_Task prompt_:
Retype the lines in each of these entries without any changes.

_Data records_:
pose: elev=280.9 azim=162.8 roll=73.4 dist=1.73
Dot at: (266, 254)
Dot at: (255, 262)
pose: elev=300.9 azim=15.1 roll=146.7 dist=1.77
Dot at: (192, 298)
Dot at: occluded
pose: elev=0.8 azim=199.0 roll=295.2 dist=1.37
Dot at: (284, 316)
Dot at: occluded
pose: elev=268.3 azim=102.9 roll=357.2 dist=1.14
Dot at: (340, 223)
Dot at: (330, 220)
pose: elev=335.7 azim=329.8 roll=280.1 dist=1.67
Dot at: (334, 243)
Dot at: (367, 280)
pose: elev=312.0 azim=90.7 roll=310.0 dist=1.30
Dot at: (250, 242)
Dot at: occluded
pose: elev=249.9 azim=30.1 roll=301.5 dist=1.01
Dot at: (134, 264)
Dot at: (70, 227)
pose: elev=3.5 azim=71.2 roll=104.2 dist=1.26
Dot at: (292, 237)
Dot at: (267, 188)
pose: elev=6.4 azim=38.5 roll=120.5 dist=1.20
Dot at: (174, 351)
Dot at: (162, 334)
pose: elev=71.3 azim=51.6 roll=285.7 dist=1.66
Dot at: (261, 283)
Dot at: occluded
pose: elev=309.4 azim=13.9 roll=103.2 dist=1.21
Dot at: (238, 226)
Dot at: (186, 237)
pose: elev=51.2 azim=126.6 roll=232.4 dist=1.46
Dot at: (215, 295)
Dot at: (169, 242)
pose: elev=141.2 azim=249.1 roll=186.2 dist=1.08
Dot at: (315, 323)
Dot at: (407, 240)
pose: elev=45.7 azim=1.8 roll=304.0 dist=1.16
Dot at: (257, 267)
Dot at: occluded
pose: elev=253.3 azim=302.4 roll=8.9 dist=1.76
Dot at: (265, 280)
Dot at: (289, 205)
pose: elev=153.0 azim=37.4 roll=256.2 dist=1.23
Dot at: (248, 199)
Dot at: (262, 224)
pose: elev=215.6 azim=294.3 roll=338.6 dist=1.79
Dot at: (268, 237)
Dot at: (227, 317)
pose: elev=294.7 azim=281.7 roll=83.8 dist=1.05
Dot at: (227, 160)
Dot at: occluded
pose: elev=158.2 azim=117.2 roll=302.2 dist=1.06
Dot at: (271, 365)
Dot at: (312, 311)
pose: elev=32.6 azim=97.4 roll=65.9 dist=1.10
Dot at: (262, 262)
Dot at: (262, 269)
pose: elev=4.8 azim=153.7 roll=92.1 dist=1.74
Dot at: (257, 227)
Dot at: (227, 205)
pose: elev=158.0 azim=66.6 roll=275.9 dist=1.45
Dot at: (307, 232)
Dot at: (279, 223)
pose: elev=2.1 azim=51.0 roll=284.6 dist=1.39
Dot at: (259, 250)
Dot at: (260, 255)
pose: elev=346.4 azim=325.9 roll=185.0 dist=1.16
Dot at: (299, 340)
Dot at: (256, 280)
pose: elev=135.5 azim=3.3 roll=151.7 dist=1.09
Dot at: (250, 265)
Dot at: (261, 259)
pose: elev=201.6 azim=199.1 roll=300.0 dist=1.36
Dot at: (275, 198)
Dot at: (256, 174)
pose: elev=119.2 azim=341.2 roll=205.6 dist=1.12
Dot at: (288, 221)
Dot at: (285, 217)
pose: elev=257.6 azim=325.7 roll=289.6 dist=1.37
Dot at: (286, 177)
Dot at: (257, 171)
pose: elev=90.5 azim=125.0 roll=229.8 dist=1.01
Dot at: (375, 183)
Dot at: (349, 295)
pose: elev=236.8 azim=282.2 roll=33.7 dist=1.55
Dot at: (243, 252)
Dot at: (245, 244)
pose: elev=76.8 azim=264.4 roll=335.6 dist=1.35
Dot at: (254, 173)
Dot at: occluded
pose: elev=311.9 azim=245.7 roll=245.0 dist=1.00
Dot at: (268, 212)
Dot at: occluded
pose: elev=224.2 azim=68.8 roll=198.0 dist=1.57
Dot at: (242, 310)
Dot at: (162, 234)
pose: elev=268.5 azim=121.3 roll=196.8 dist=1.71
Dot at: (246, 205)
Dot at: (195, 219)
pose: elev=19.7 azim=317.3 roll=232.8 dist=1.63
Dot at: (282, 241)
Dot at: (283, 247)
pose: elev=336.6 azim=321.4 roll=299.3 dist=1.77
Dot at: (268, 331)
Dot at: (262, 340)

_Solution for this problem_:
pose: elev=280.9 azim=162.8 roll=73.4 dist=1.73
Dot at: (266, 254)
Dot at: (255, 262)
pose: elev=300.9 azim=15.1 roll=146.7 dist=1.77
Dot at: (192, 298)
Dot at: occluded
pose: elev=0.8 azim=199.0 roll=295.2 dist=1.37
Dot at: (284, 316)
Dot at: occluded
pose: elev=268.3 azim=102.9 roll=357.2 dist=1.14
Dot at: (340, 223)
Dot at: (330, 220)
pose: elev=335.7 azim=329.8 roll=280.1 dist=1.67
Dot at: (334, 243)
Dot at: (367, 280)
pose: elev=312.0 azim=90.7 roll=310.0 dist=1.30
Dot at: (250, 242)
Dot at: occluded
pose: elev=249.9 azim=30.1 roll=301.5 dist=1.01
Dot at: (134, 264)
Dot at: (70, 227)
pose: elev=3.5 azim=71.2 roll=104.2 dist=1.26
Dot at: (292, 237)
Dot at: (267, 188)
pose: elev=6.4 azim=38.5 roll=120.5 dist=1.20
Dot at: (174, 351)
Dot at: (162, 334)
pose: elev=71.3 azim=51.6 roll=285.7 dist=1.66
Dot at: (261, 283)
Dot at: occluded
pose: elev=309.4 azim=13.9 roll=103.2 dist=1.21
Dot at: (238, 226)
Dot at: (186, 237)
pose: elev=51.2 azim=126.6 roll=232.4 dist=1.46
Dot at: (215, 295)
Dot at: (169, 242)
pose: elev=141.2 azim=249.1 roll=186.2 dist=1.08
Dot at: (315, 323)
Dot at: (407, 240)
pose: elev=45.7 azim=1.8 roll=304.0 dist=1.16
Dot at: (257, 267)
Dot at: occluded
pose: elev=253.3 azim=302.4 roll=8.9 dist=1.76
Dot at: (265, 280)
Dot at: (289, 205)
pose: elev=153.0 azim=37.4 roll=256.2 dist=1.23
Dot at: (248, 199)
Dot at: (262, 224)
pose: elev=215.6 azim=294.3 roll=338.6 dist=1.79
Dot at: (268, 237)
Dot at: (227, 317)
pose: elev=294.7 azim=281.7 roll=83.8 dist=1.05
Dot at: (227, 160)
Dot at: occluded
pose: elev=158.2 azim=117.2 roll=302.2 dist=1.06
Dot at: (271, 365)
Dot at: (312, 311)
pose: elev=32.6 azim=97.4 roll=65.9 dist=1.10
Dot at: (262, 262)
Dot at: (262, 269)
pose: elev=4.8 azim=153.7 roll=92.1 dist=1.74
Dot at: (257, 227)
Dot at: (227, 205)
pose: elev=158.0 azim=66.6 roll=275.9 dist=1.45
Dot at: (307, 232)
Dot at: (279, 223)
pose: elev=2.1 azim=51.0 roll=284.6 dist=1.39
Dot at: (259, 250)
Dot at: (260, 255)
pose: elev=346.4 azim=325.9 roll=185.0 dist=1.16
Dot at: (299, 340)
Dot at: (256, 280)
pose: elev=135.5 azim=3.3 roll=151.7 dist=1.09
Dot at: (250, 265)
Dot at: (261, 259)
pose: elev=201.6 azim=199.1 roll=300.0 dist=1.36
Dot at: (275, 198)
Dot at: (256, 174)
pose: elev=119.2 azim=341.2 roll=205.6 dist=1.12
Dot at: (288, 221)
Dot at: (285, 217)
pose: elev=257.6 azim=325.7 roll=289.6 dist=1.37
Dot at: (286, 177)
Dot at: (257, 171)
pose: elev=90.5 azim=125.0 roll=229.8 dist=1.01
Dot at: (375, 183)
Dot at: (349, 295)
pose: elev=236.8 azim=282.2 roll=33.7 dist=1.55
Dot at: (243, 252)
Dot at: (245, 244)
pose: elev=76.8 azim=264.4 roll=335.6 dist=1.35
Dot at: (254, 173)
Dot at: occluded
pose: elev=311.9 azim=245.7 roll=245.0 dist=1.00
Dot at: (268, 212)
Dot at: occluded
pose: elev=224.2 azim=68.8 roll=198.0 dist=1.57
Dot at: (242, 310)
Dot at: (162, 234)
pose: elev=268.5 azim=121.3 roll=196.8 dist=1.71
Dot at: (246, 205)
Dot at: (195, 219)
pose: elev=19.7 azim=317.3 roll=232.8 dist=1.63
Dot at: (282, 241)
Dot at: (283, 247)
pose: elev=336.6 azim=321.4 roll=299.3 dist=1.77
Dot at: (268, 331)
Dot at: (262, 340)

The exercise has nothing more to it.